Приведу старый пример [(это второй образ)]: я совершил какой-то поступок, из-за которого раскаялся. Если бы эта область — в данном случае нравственности — была построена так, что она целиком зависела бы только от интенсивности моего переживания (огорчения, раскаяния), то это не исключало бы повторения поступка, который и был причиной раскаяния. Это будет повторяться, потому что смысл не извлекся, то есть не закрепился в структуре, как для тирана, который предал всех друзей и потом, когда ему дана была возможность снова выбирать жизнь, решил, что не будет предавать Иванова, потому что это была его ошибка в прошлом. И снова все повторится, то предшествующее, из-за которого у него есть последующее огорчение (вообразите все это во времени), — оно повторится. Никогда Ахиллес не догонит черепаху раз и навсегда. Если тиран не изменился, если не возникло в нем через структуру, или в структуре, измененное состояние (или изменение нрава, как греки выражались), то вся дурная цепь повторится. А что такое Ахиллес, бегущий за черепахой? Дурное повторение промежутка между ними. Всегда черепаха будет впереди, так же как у тирана впереди всегда будет то, что он тиран, и все будет воспроизводиться: тиран будет бесконечно огорчаться, и он будет в бесконечном «качании». Он никогда не будет извлекать смысл, или никогда не будет решения, выбора в наших наблюдениях, мы всегда будем в моменте пред-решения, и дистанция между пред-решением и решением (извлечением смысла) будет все время повторяться заново.

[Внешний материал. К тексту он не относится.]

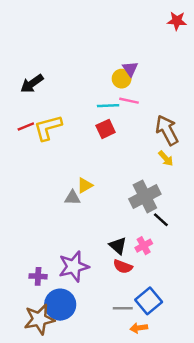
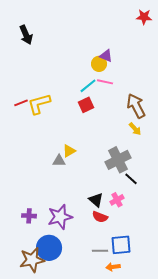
purple triangle: (130, 69) -> (106, 56), turned -32
black arrow: (32, 84) -> (26, 35), moved, turned -78
cyan line: (108, 106) -> (88, 86), turned -36
purple cross: (38, 276) -> (29, 216), moved
blue square: (149, 301) -> (121, 245), turned 35

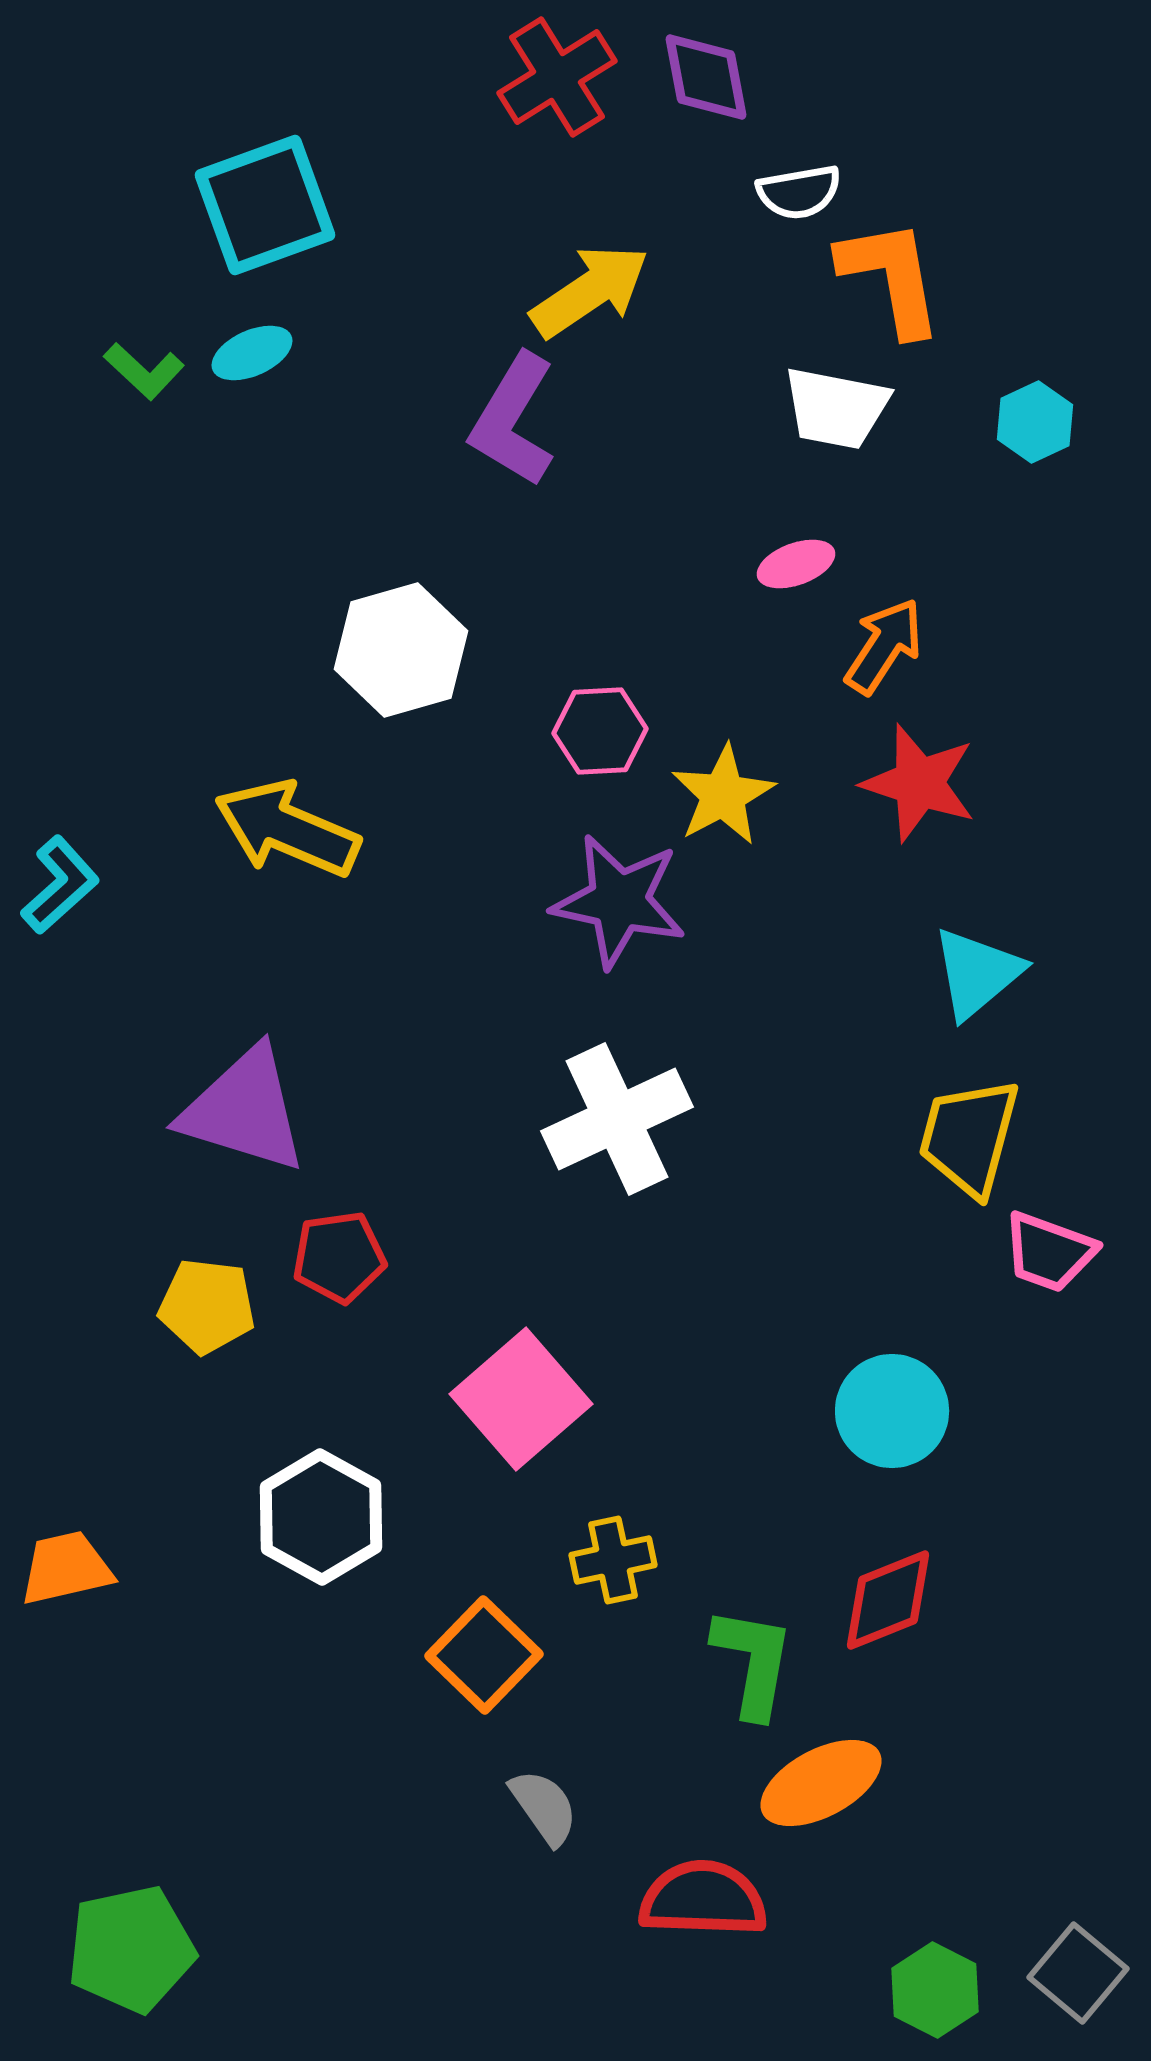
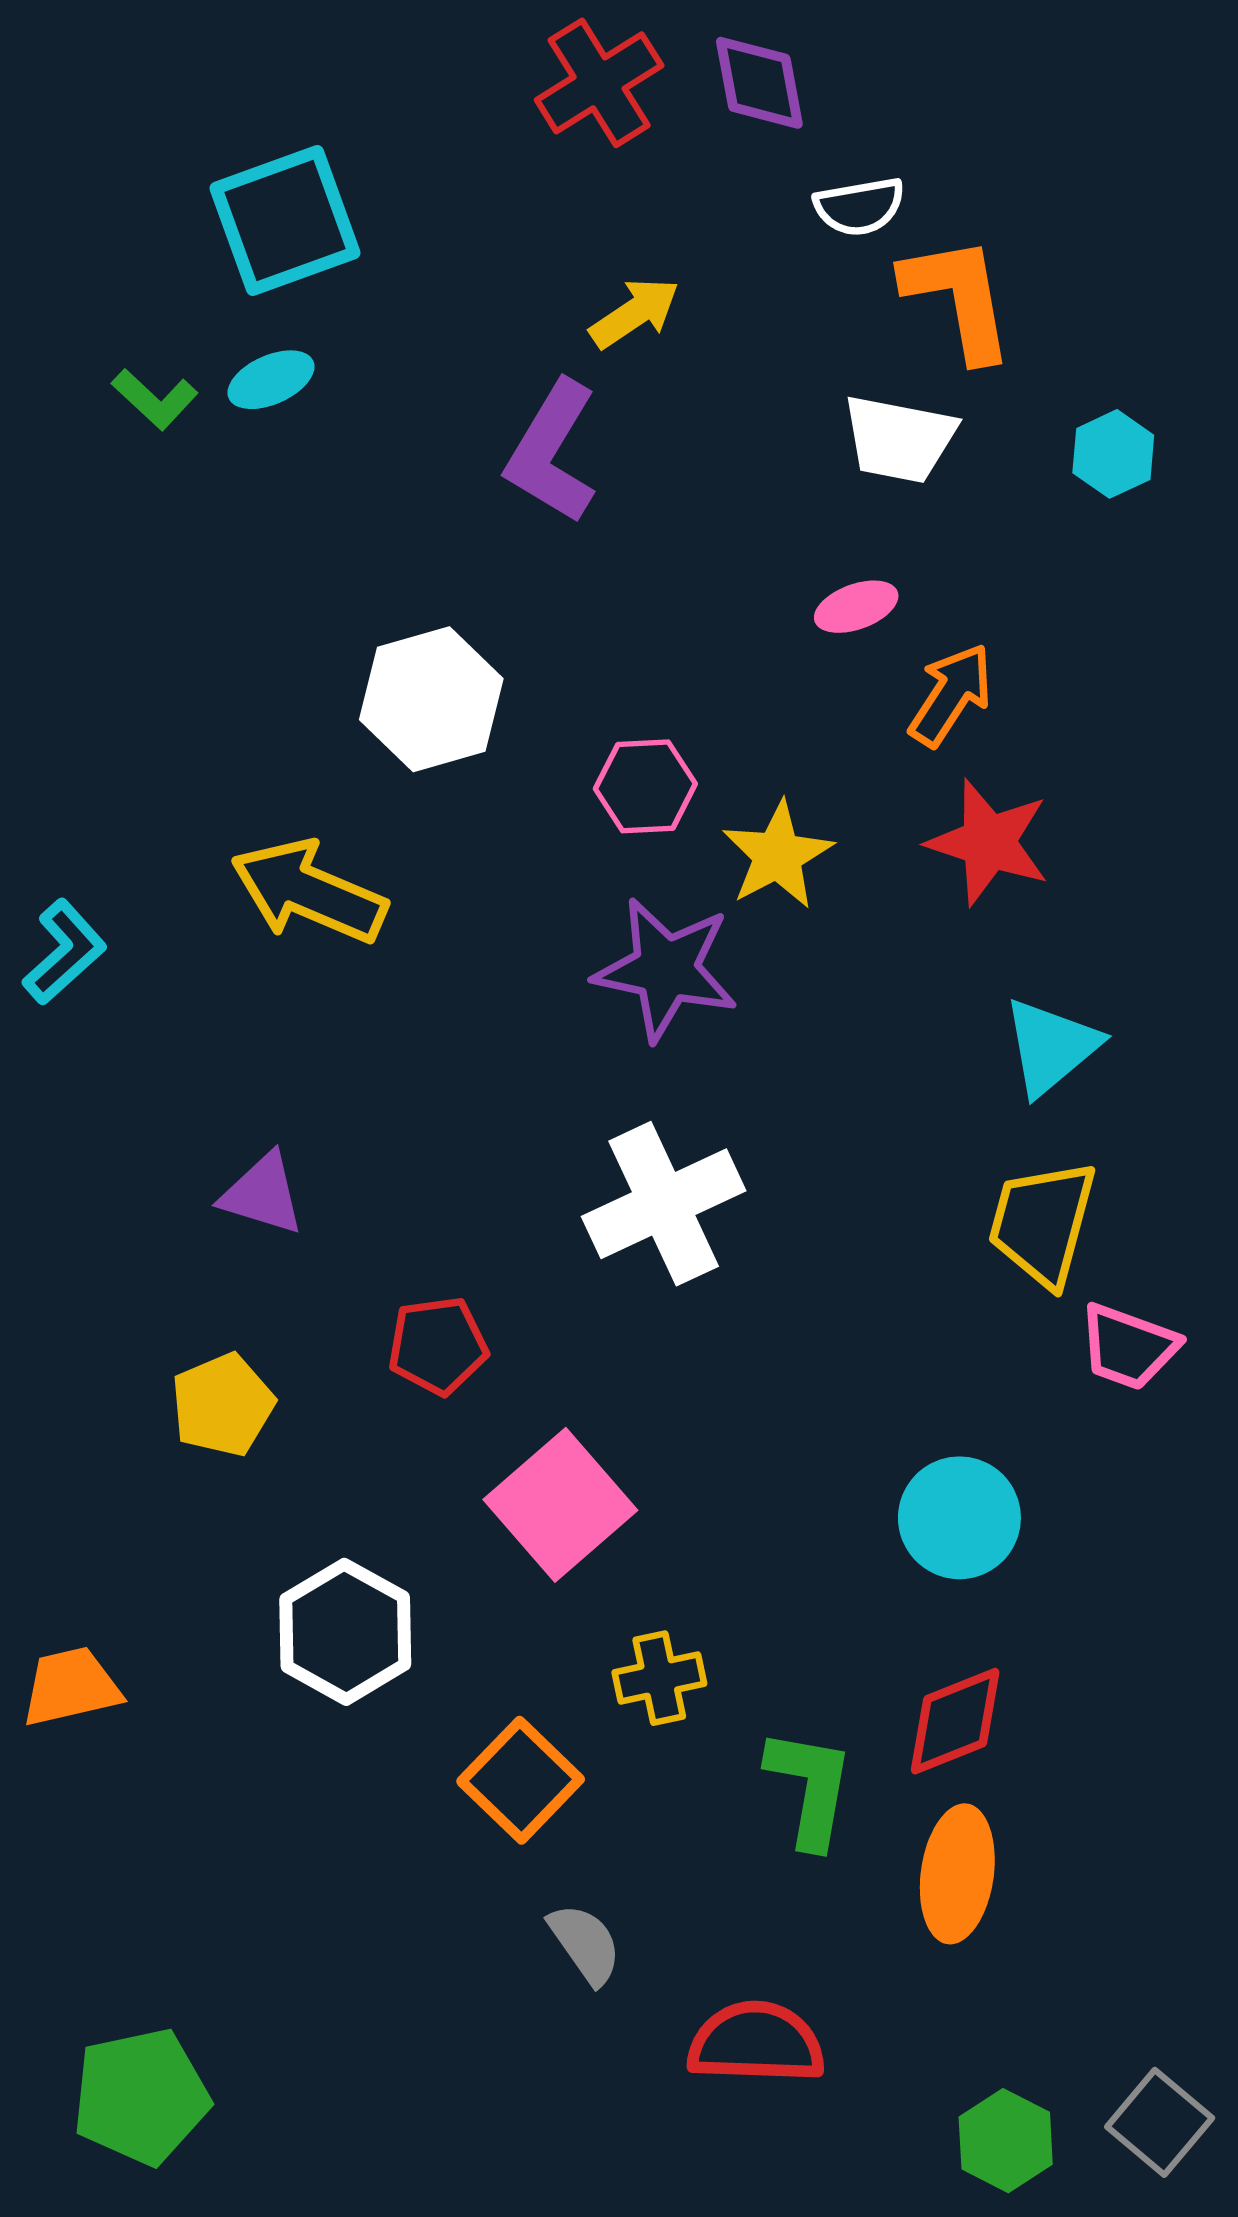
yellow arrow: (590, 291) -> (635, 313), size x0.7
purple triangle: (244, 1110) -> (262, 1194), size x0.6
red pentagon: (339, 1257) -> (438, 1346), moved
yellow pentagon: (207, 1306) -> (223, 1405), turned -30
orange ellipse: (821, 1783) -> (957, 1874), moved, turned -54

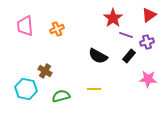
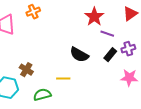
orange cross: (57, 29) -> (33, 12), moved
purple cross: (147, 42) -> (128, 49), moved
yellow line: (94, 89) -> (63, 79), moved

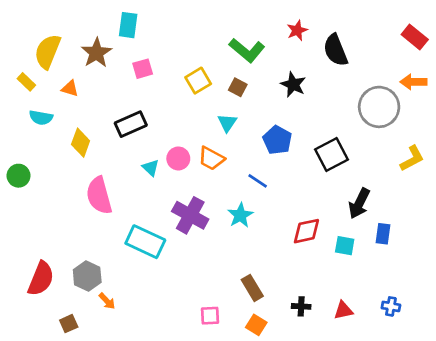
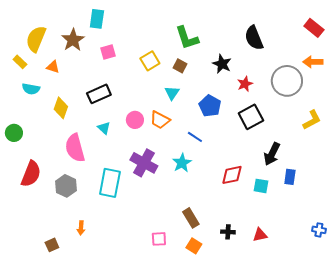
red star: (297, 30) -> (245, 84), moved
green L-shape: (247, 50) -> (187, 38), turned 32
cyan triangle: (151, 168) -> (104, 128), moved
cyan rectangle: (145, 242) -> (110, 183), turned 76
gray hexagon: (87, 276) -> (66, 186), moved
red semicircle: (41, 279) -> (31, 174), moved
orange arrow: (107, 301) -> (81, 228), turned 48
blue cross: (391, 306) -> (319, 230), moved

Как мы теперь видим, акт понимания, по Зенону, состоит в переключении в структуру, в которой раз и навсегда извлекается смысл и где есть Одно, парменидовское Одно, и в этом смысле это то, чего мы не видим внутри, или изнутри, нашего горизонтального взгляда. Вот мы смотрим в реальном пространстве и времени, пытаемся связать моменты, но Одно не расположено впереди нас, это не непрерывность, существующая внутри нашего горизонтального взгляда (внутри нашего горизонтального взгляда не может быть непрерывности). А непрерывность должна быть, иначе нельзя организовать акты мышления, то есть извлечения смысла, или принятия решения, или делания выбора. И тут начинается довольно интересная история. Об извлечении смысла или о построении понятий мы говорим как о чем-то таком, что делается раз и навсегда, без «качания». Ахиллес догнал черепаху. Или — мы поняли, построили понятие движения. Понять раз и навсегда — это быть не завтра, не в прошлом, бытие всегда все полностью в настоящем.